Pick out every line in the items below that contains the word "estas", and copy each such line. Matching is case-sensitive.
╭─ Dataset entries
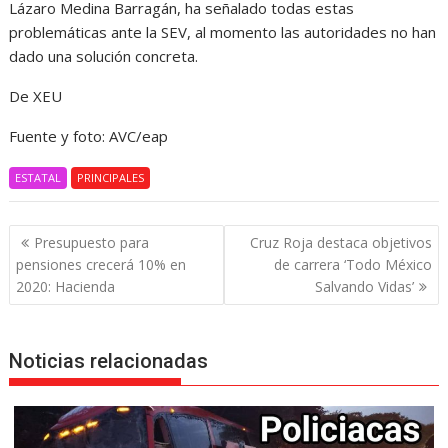
Lázaro Medina Barragán, ha señalado todas estas
problemáticas ante la SEV, al momento las autoridades no han
dado una solución concreta.
De XEU
Fuente y foto: AVC/eap
ESTATAL
PRINCIPALES
Navegación
Presupuesto para
Cruz Roja destaca objetivos
de
pensiones crecerá 10% en
de carrera ‘Todo México
entradas
2020: Hacienda
Salvando Vidas’
Noticias relacionadas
╰─
:: Task solution ::
Lázaro Medina Barragán, ha señalado todas estas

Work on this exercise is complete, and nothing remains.